COVID-19 forces Kansas health system to postpone surgeries


KANSAS CITY, Kan. (AP) – University of Kansas Health System doctors on Thursday started postponing a small number of elective surgeries to free up bed space at its Kansas City, Kansas, hospital because the surge in COVID-19 cases is stressing it and other medical facilities around the state.

Doctors said during a morning video briefing that they’re working to see which patients can safely delay surgeries, KMBC-TV reports. The health system’s officials said it is having to turn away patients from out of state because of a lack of space.

A survey of 32 hospitals in the Kansas City area serving Kansas patients showed that 18% of all staffed beds were available, and only 9% of staffed intensive care unit beds for adults, the Kansas Hospital Association reported. Eleven of those hospitals, or 34%, said they expected to face critical staffing shortages in the next week.

“Capacity is very limited right now, especially staffing capacity,” said Janelle Friesen, spokeswoman for the Wyandotte County Health Department.

Kansas had a record daily average of 2,430 new confirmed and probable cases during the seven days that ended Wednesday, according state Department of Health and Environment data. The state also averaged a record 38 new COVID-19-related hospitalizations per day during that period, along with 18 new deaths a day.

Kansas has had more than 109,000 coronavirus cases, 4,200 hospitalizations and 1,200 deaths since the pandemic reached the state in early March, according to the health department.

Hospitals in other parts of the state are stressed as well, most notably in south-central Kansas, which is home to the state’s largest city, Wichita. Thirteen of the 30 hospitals in that region surveyed by the state association said they expected to face critical staffing shortages in the next week, and only 9% of their staffed intensive care unit beds for adults were available.

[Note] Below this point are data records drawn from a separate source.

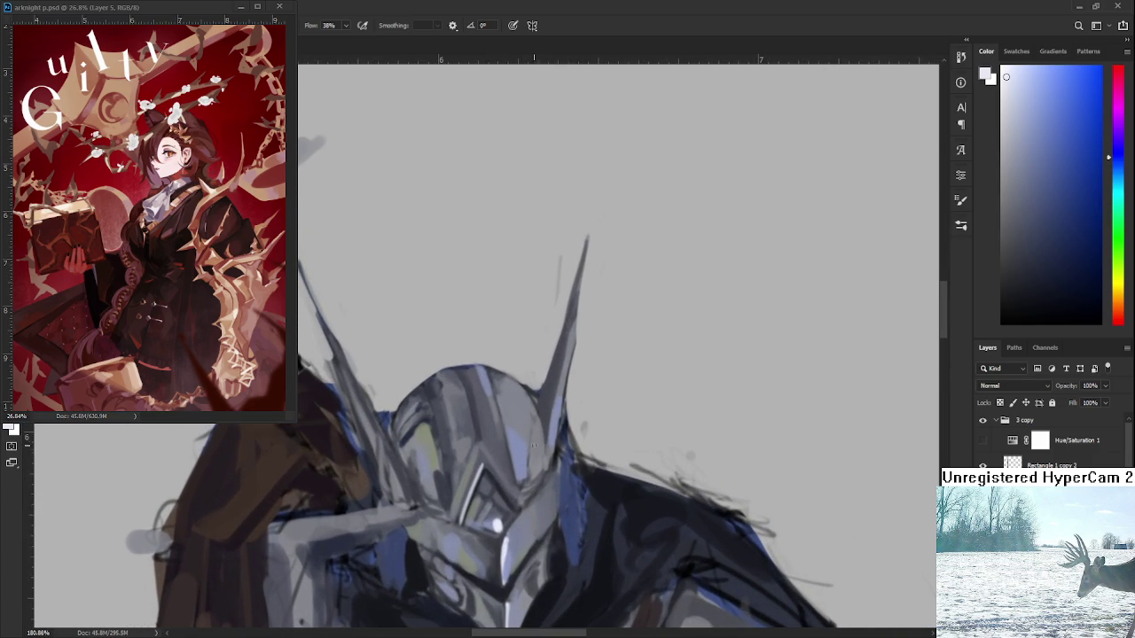
left_click_drag(532, 439, 530, 479)
- Sample a helmet grey and adjust it to a light blue-violet
left_click(543, 444, "alt")
left_click(535, 468, "alt")
left_click(523, 479, "alt")
scroll(548, 444, "down", 2)
scroll(548, 443, "down", 2)
scroll(549, 444, "down", 2)
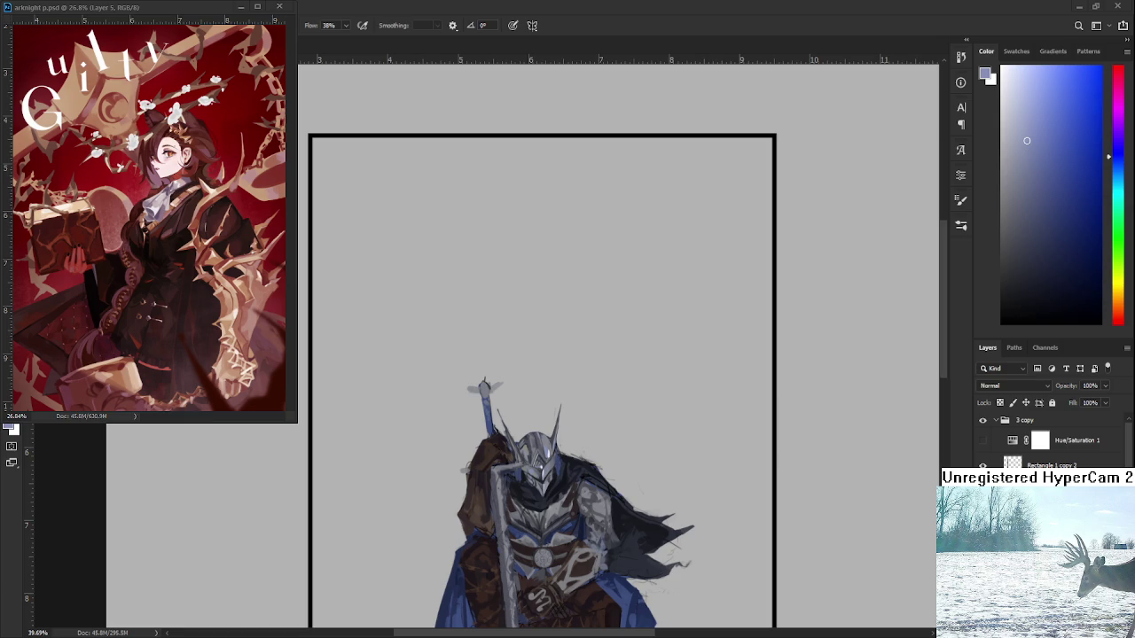
- Sample helmet greys, settle on a near-white light grey, and brush a highlight beside the eye slit
scroll(543, 461, "up", 5)
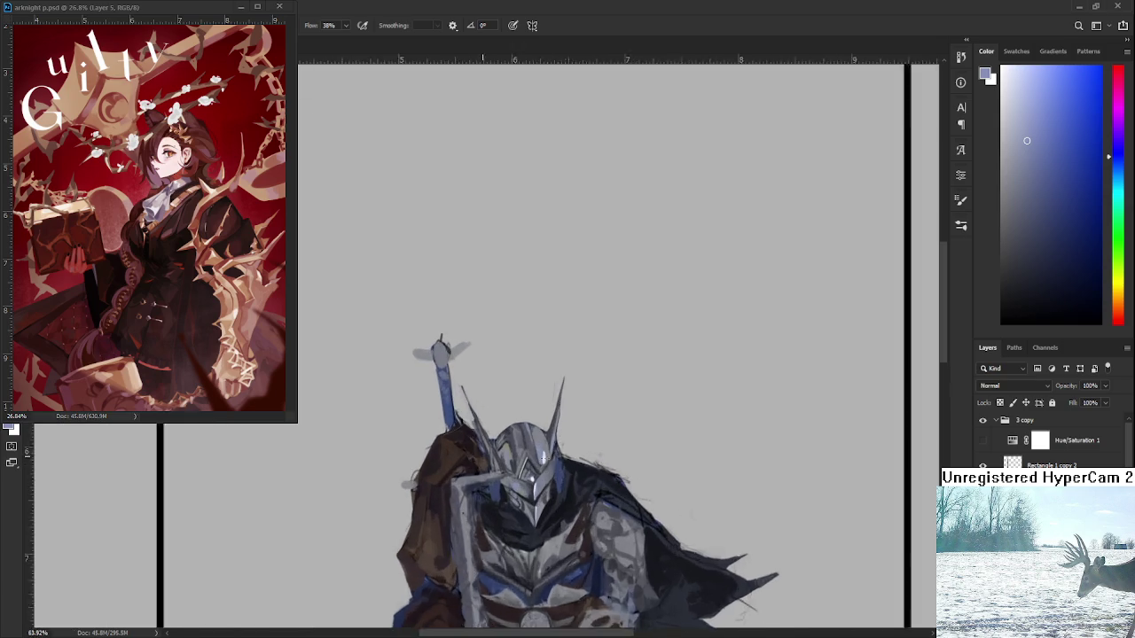
left_click(554, 433, "alt")
left_click(555, 432, "alt")
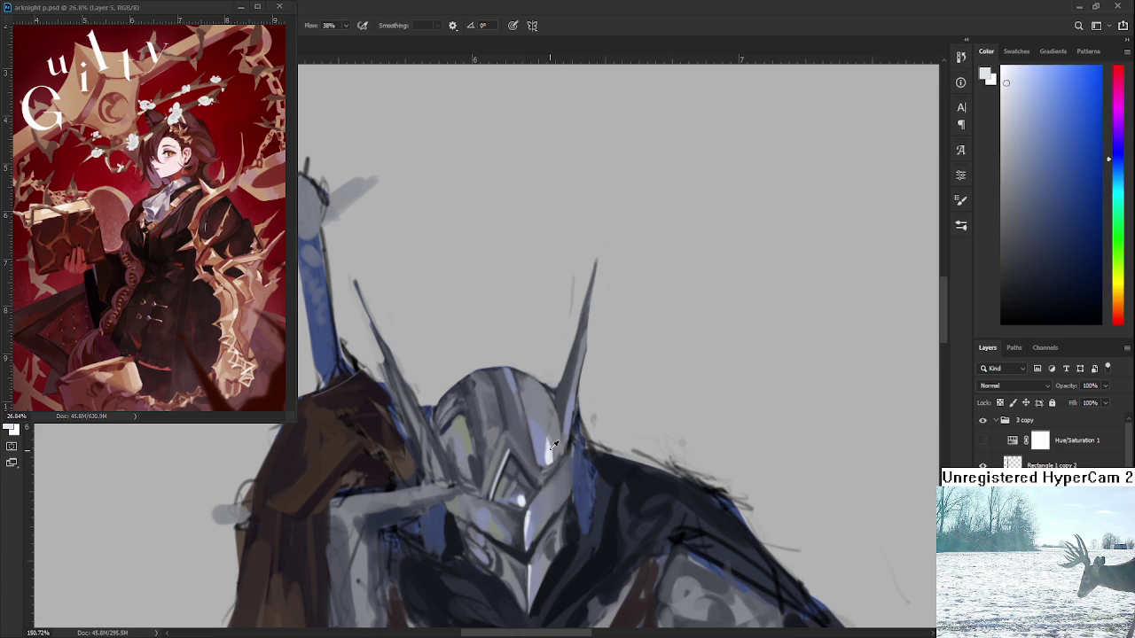
scroll(554, 433, "down", 1)
left_click(556, 433, "alt")
scroll(556, 433, "up", 1)
left_click(556, 433, "alt")
left_click(558, 452, "alt")
left_click_drag(550, 438, 549, 459)
- Bring the helmet closer into view and sample light and dark greys from it
left_click(559, 434, "alt")
left_click_drag(581, 395, 572, 429)
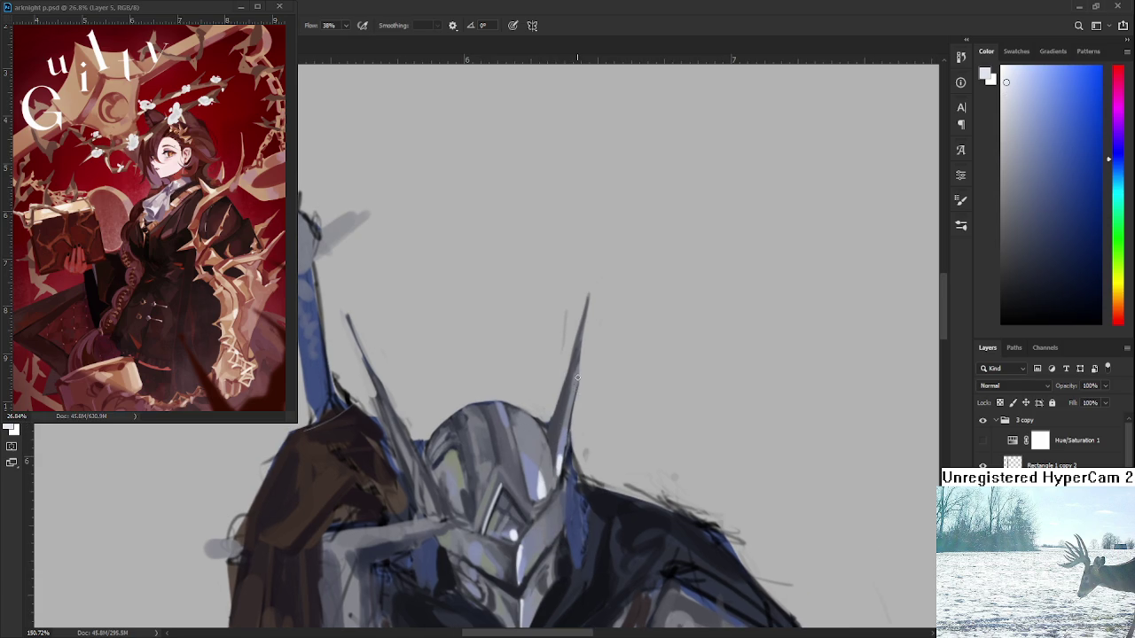
left_click(577, 382, "alt")
left_click_drag(538, 517, 536, 380)
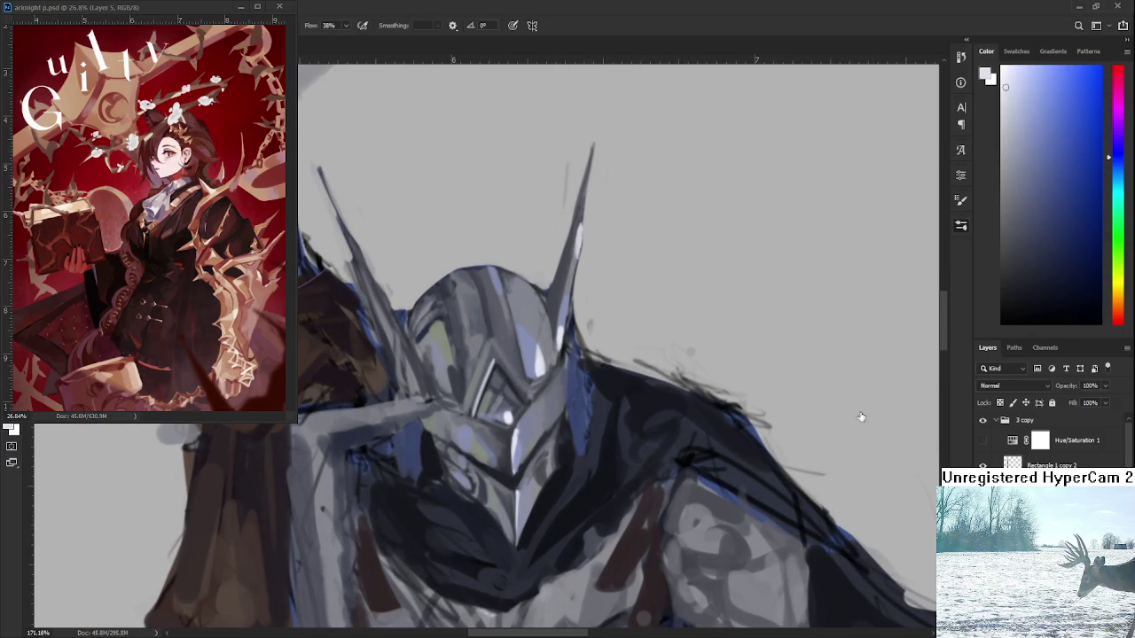
scroll(506, 355, "up", 1)
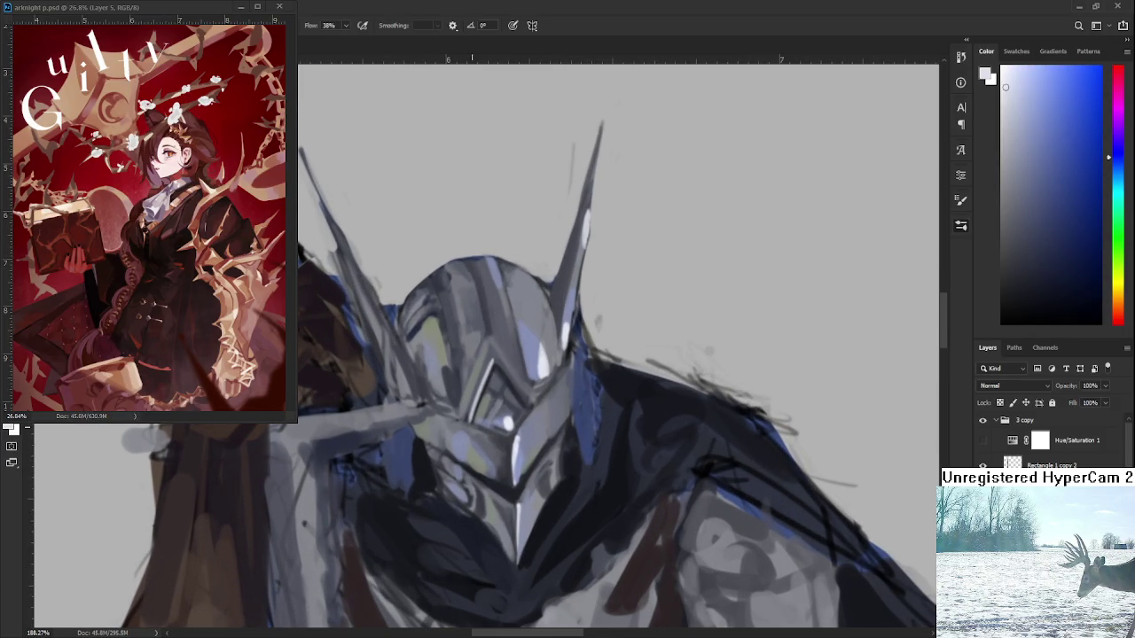
mouse_move(507, 399)
left_mouse_down()
mouse_move(526, 415)
mouse_move(466, 466)
mouse_move(502, 534)
left_mouse_up()
left_click(526, 415, "alt")
- Sample light grey and dark grey-blue shades on the helmet chin, then zoom out
left_click(611, 454, "alt")
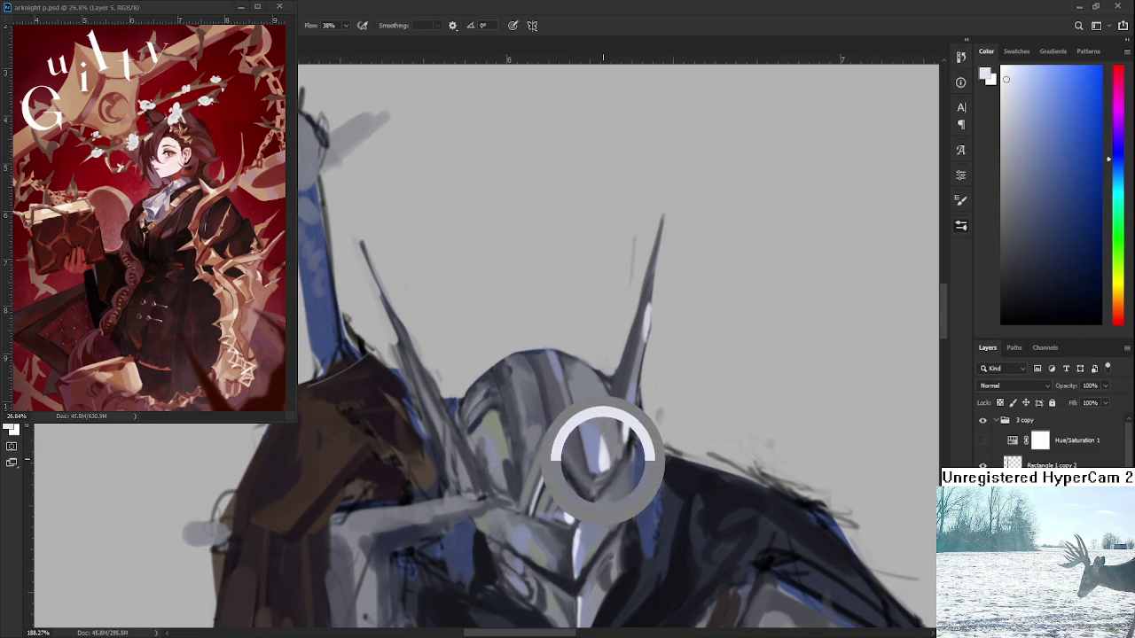
left_click_drag(465, 503, 518, 439)
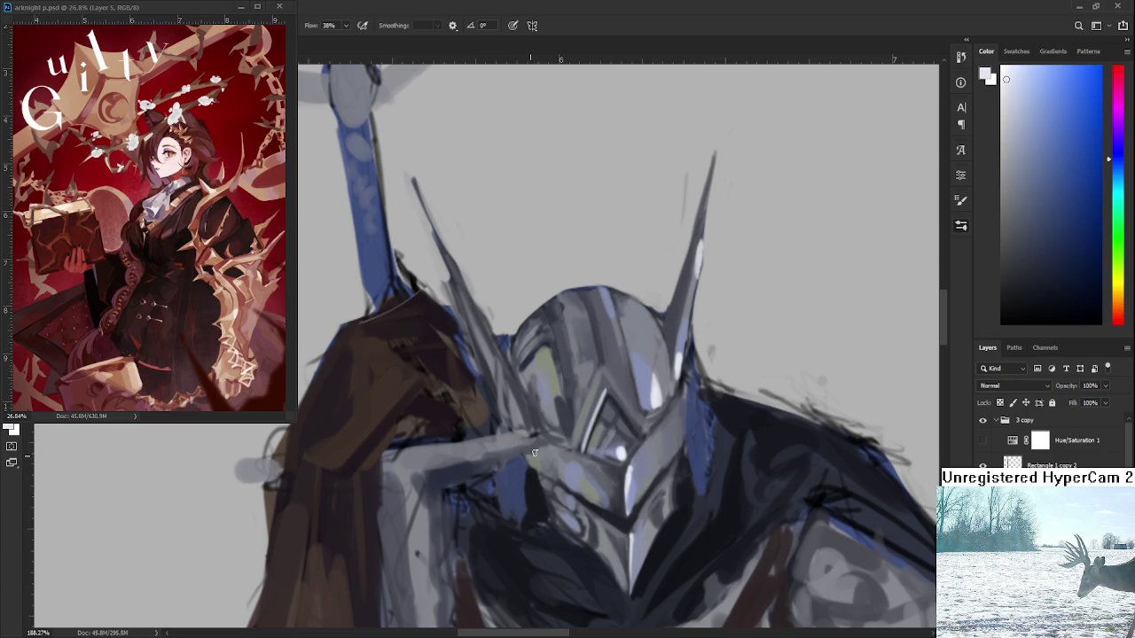
left_click(527, 452, "alt")
left_click(530, 453, "alt")
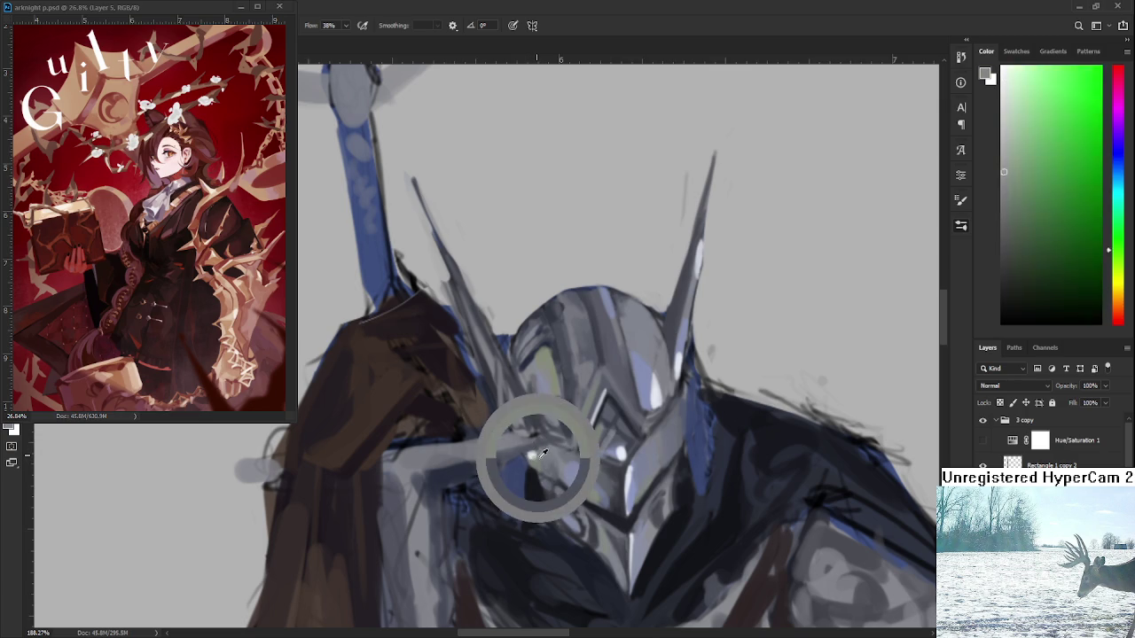
left_click(537, 455, "alt")
left_click(535, 455, "alt")
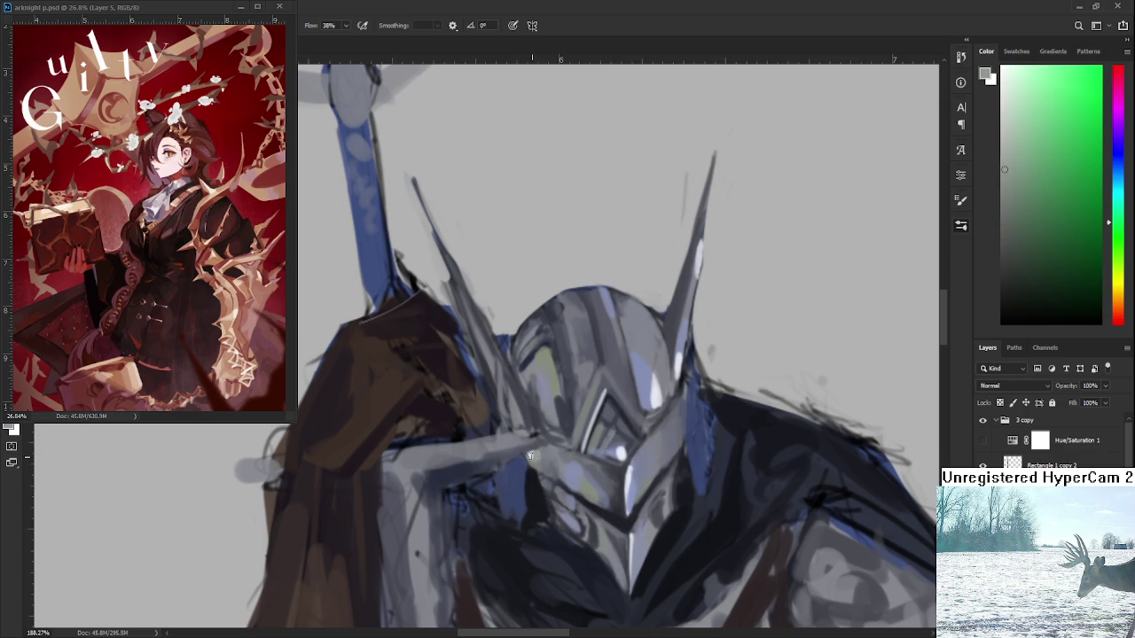
scroll(561, 468, "down", 5)
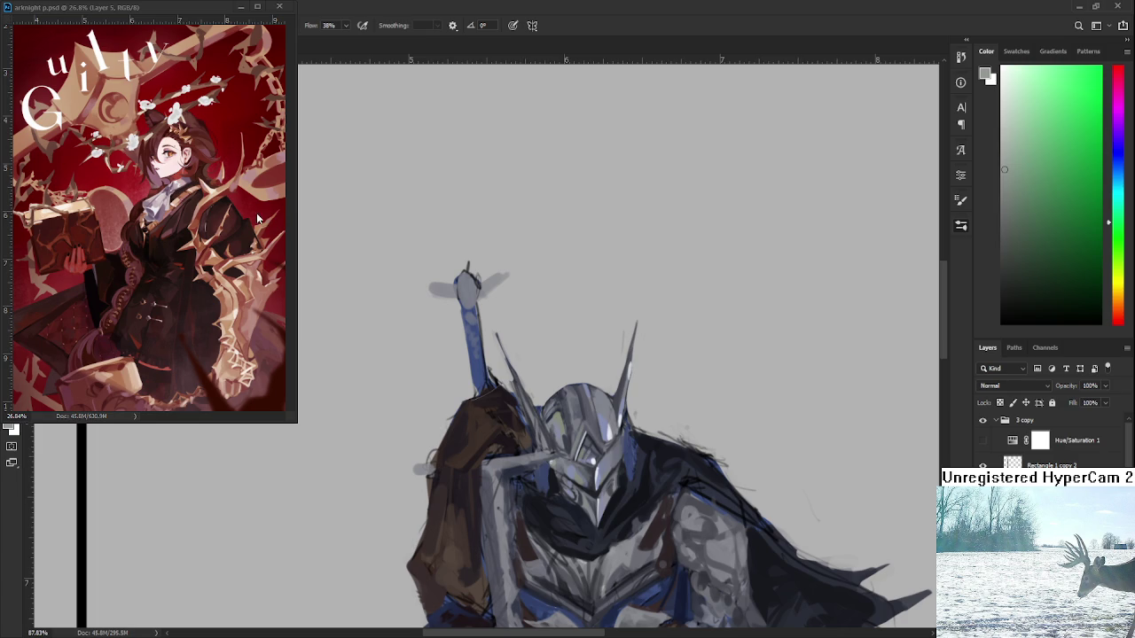
- Zoom into the helmet and sample dark blue and lighter shades from the armour
scroll(590, 491, "up", 1)
scroll(591, 492, "up", 2)
scroll(592, 496, "up", 2)
left_click(568, 482, "alt")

Dr. Steven Stites, the chief medical officer at the University of Kansas Health System, said it’s not only COVID-19 patients who suffer when hospital resources are strained.

“If you have a heart attack or stroke, where are you going to go?” Stites asked. “’I’ll go to the hospital.’ Well, not if they’re overwhelmed. Where are you going to go? That’s a choice you face.”

State health officials blame the big surge in coronavirus cases on people being lax about wearing masks in public and still attending gatherings, including private family ones, such as birthday parties, baby showers and even informal get-togethers. They’re worried that the state will see an even larger spike in cases after Thanksgiving.

Rural counties have been hit especially hard in recent weeks. Norton and Sheridan counties in northwestern Kansas and Hodgeman County in southwestern Kansas have had among the highest per-capita increases in cases in the nation over the past two weeks, according to the volunteer COVID Tracking Project.

In Finney County, in southwestern Kansas, the county seat of Garden City approved a mask mandate Wednesday, but the county has no plans to follow suit, KWCH-TV reported.

Finney County Commission Chairman Duane Drees said in a statement Thursday that the city’s decision was “appropriate and reasonable,” noting that 72% of the county’s population lives there. But he also said county commissioners believe in letting those more-local officials make such decisions.

The county of about 36,000 residents has had more than 3,200 confirmed and probable cases since the pandemic started, largely because of outbreaks this spring among meatpacking plant workers. Its rate of roughly 89 cases per 1,000 residents is among the state’s highest.